The last time audiences saw the Byers family on Netflix’s “Stranger Things,” they were leaving town. After a lengthy hiatus, the highly anticipated fourth season returns to Netflix on May 27.

This time, the family has been relocated for their safety to Southern California, where they moved from fictional Hawkins, Ind. (actually filmed in Georgia).

The family has expanded, with Eleven (Millie Bobbie Brown) joining Joyce, played Winona Ryder, Noah Schnapp’s Will and Jonathan (Charlie Heaton).

In finding the new home, production designer Chris Trujillo thought about building from the ground up, but there was something more special in finding a practical location.
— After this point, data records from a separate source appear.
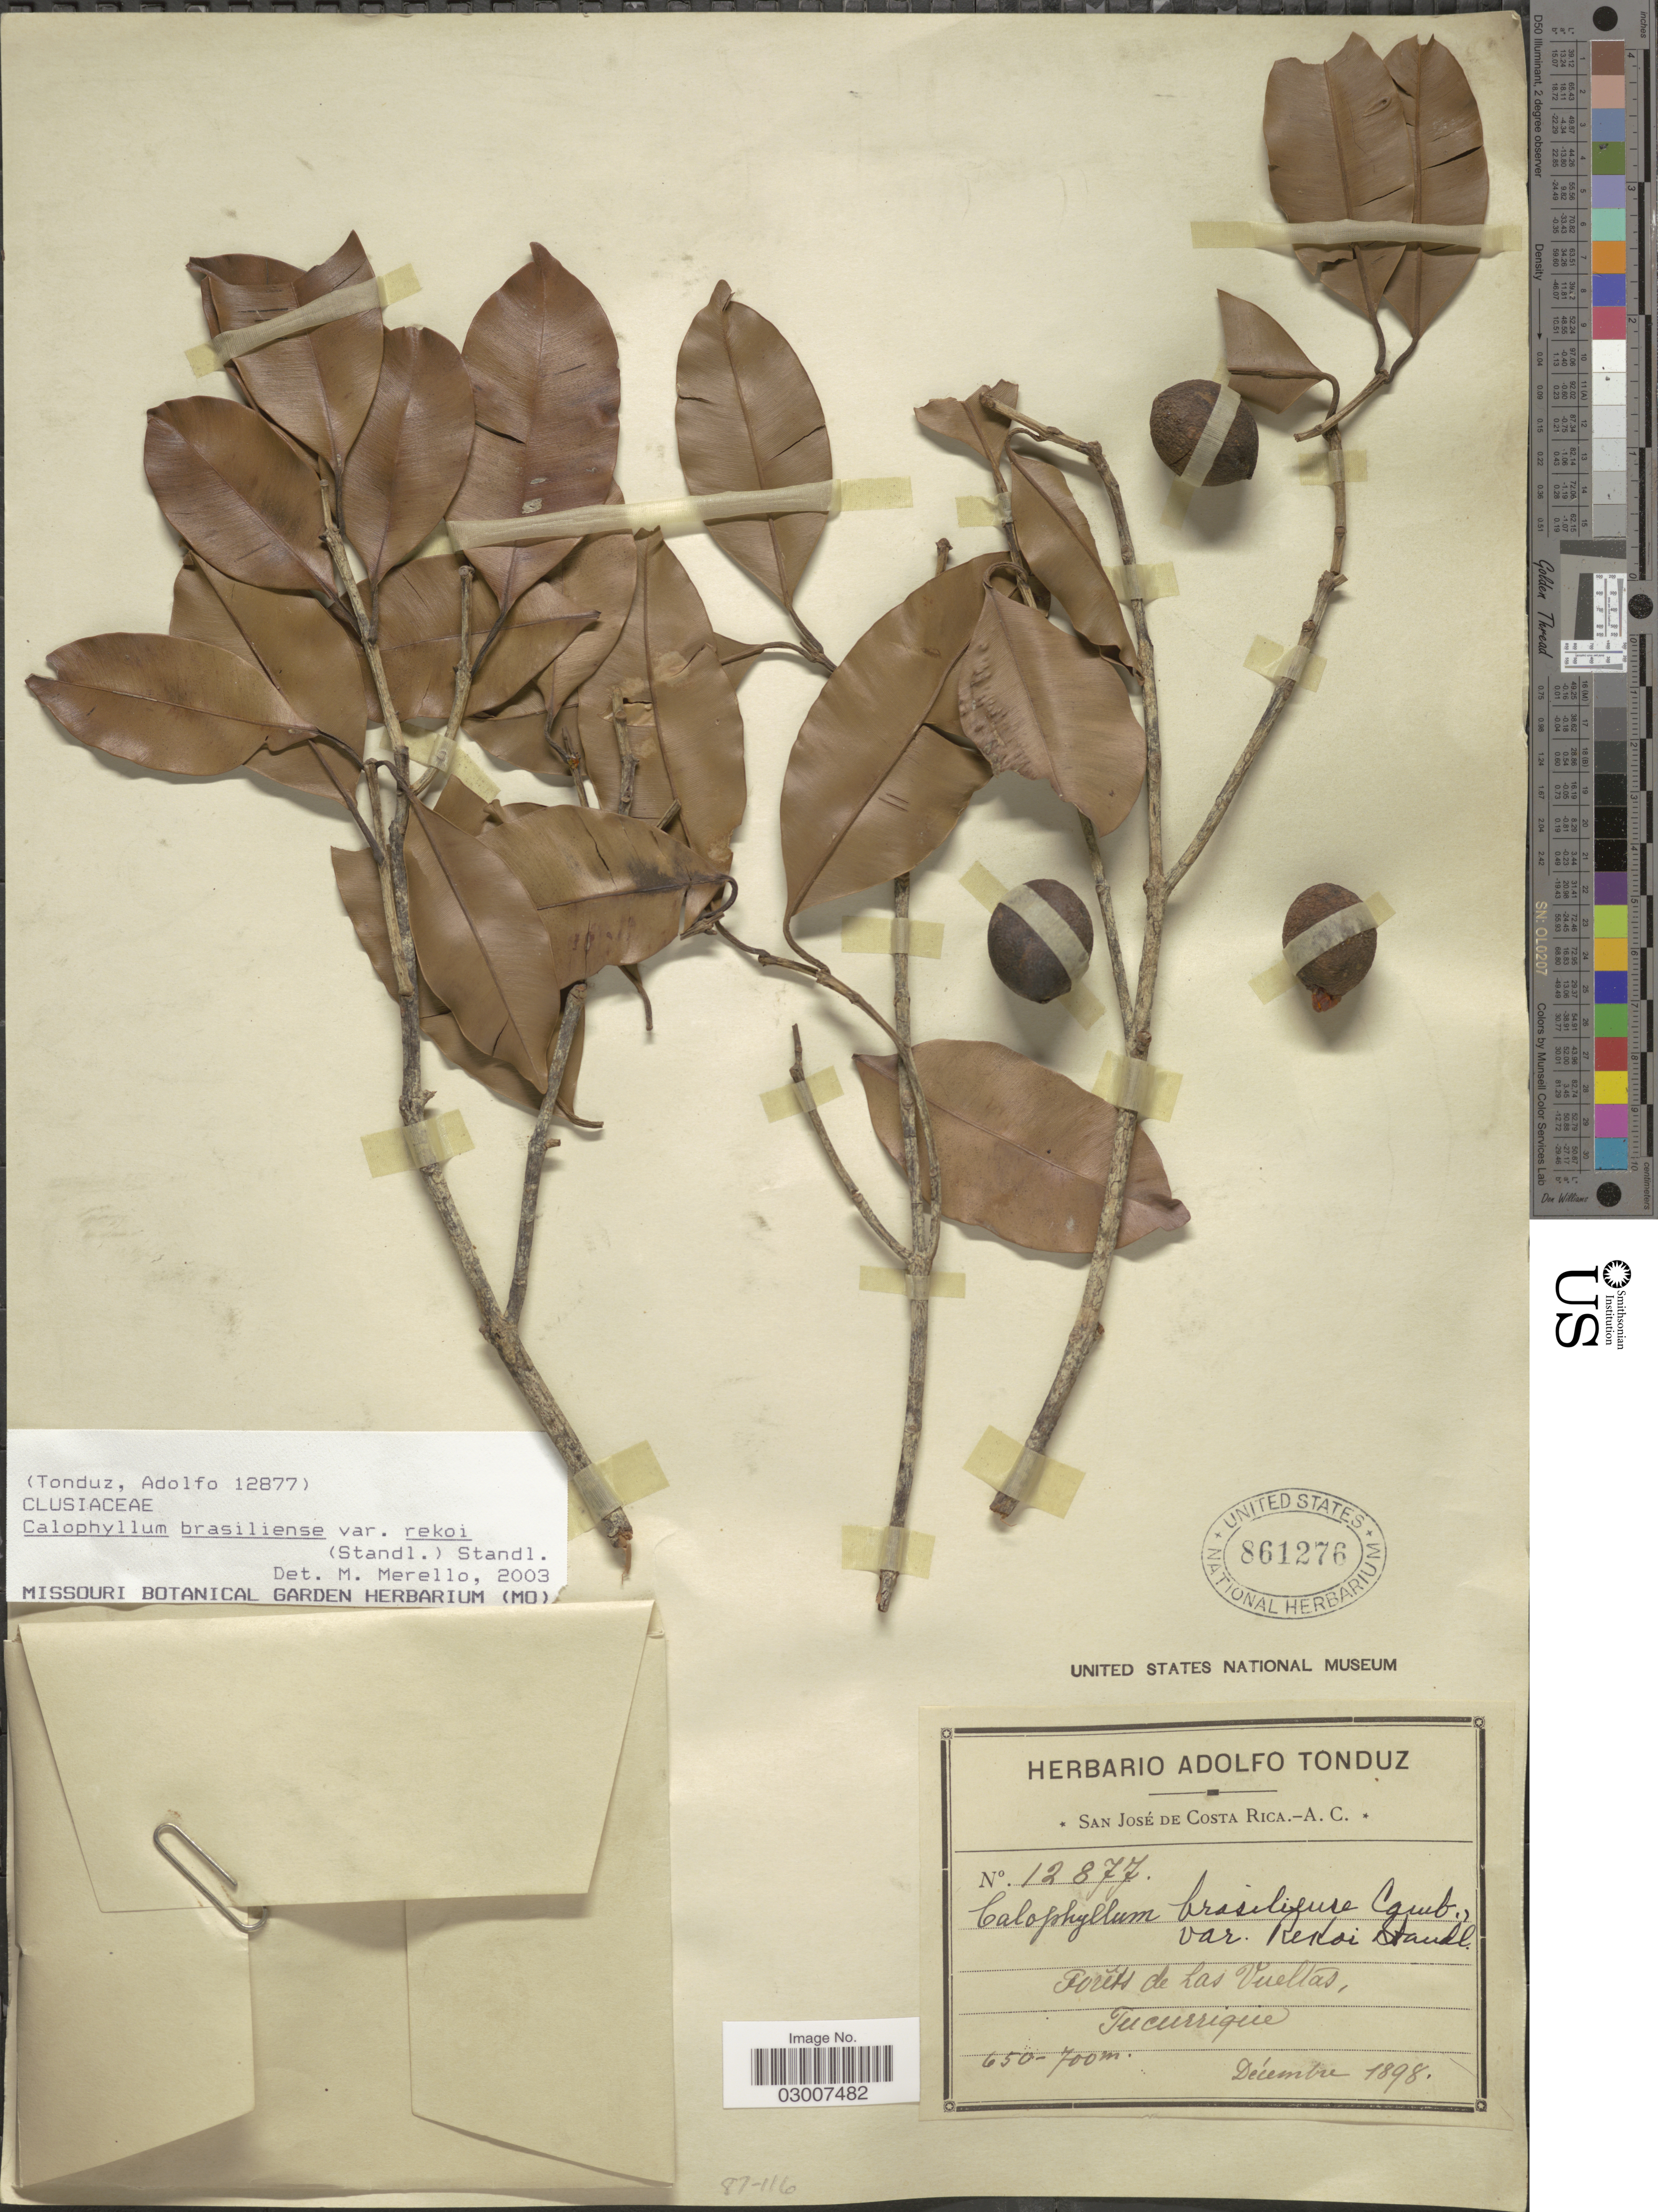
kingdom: Plantae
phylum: Tracheophyta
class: Magnoliopsida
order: Malpighiales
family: Calophyllaceae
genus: Calophyllum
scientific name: Calophyllum brasiliense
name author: Cambess.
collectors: ex Herb. Adolfo Tonduz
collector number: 12877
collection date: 1898-12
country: Costa Rica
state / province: San José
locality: Forêts de Las Vueltas, Tucurrique.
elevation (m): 650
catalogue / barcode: US 861276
Albuquerque, N.M. subbed for California. Trujillo and his team looked for a “time capsule” house that would show the family had taken a socioeconomic step up, thanks to Dr. Sam Owens (Paul Reiser). An actual house, Trujillo says, meant they could move between inside and outside to make it feel like the family was really in a neighborhood.

Within the Spanish-style home, the production designer wanted to show how each character had developed. “Jonathan has gotten deeper into this hippie, outsider situation,” Trujillo says. “Will is in his room struggling with post-adolescence, and Eleven is trying to be a normal kid, with a bedroom in suburbia.”

As for matriarch Joyce, she has a new job, working from home where she has taken over the living room. “I asked, ‘What would that look like with her doing encyclopedia sales?’” Trujillo says.

The production designer? made sure to infuse a California feel into the decor with warm yellows and golds while asking himself what items they would each have taken with them from Hawkins. Trujillo promises a video store “filled with Easter eggs,” and more of the parallel dimension Upside Down, as well as numerous scenes in Russia, since the new season appears to take place in the same year as the Chernobyl disaster. Audiences also get to see more of the Hawkins National Laboratory, the threatening entity inspired by the Cold War era.

One returning element is the Lab’s Rainbow Room, named for its rainbow mural, where Eleven has previously played with Eight, Nine and other characters. Trujillo enlarged the playroom, revealing the full rainbow mural and how that motif is echoed on the floor as kids play. He expanded on other areas of the Lab, building more hallways and adding closed doors within the clandestine facility.

“It [showed] more of what the rest of the underground program looked like,” says Trujillo, “before it gets to the dark events that we learn about Season 4.”

The Rainbow Room
Kyle Kaplan/Netflix

There’s a new monster who appears in the Upside Down — Vecna, who like the series’ other monsters is based on a Dungeons & Dragons character. A character finds themselves in his lair, an extension of the wet, sickly vines that fill the world seen in previous seasons. All were built practically, with VFX enhancements for the lighting pulses.

Trujillo took inspiration from the bleak paintings of Caspar David Friedrich. He describes the lair as a “psychic space. It’s the manifestation of a character’s psychology,” he says. “It was about what space would he create mentally.”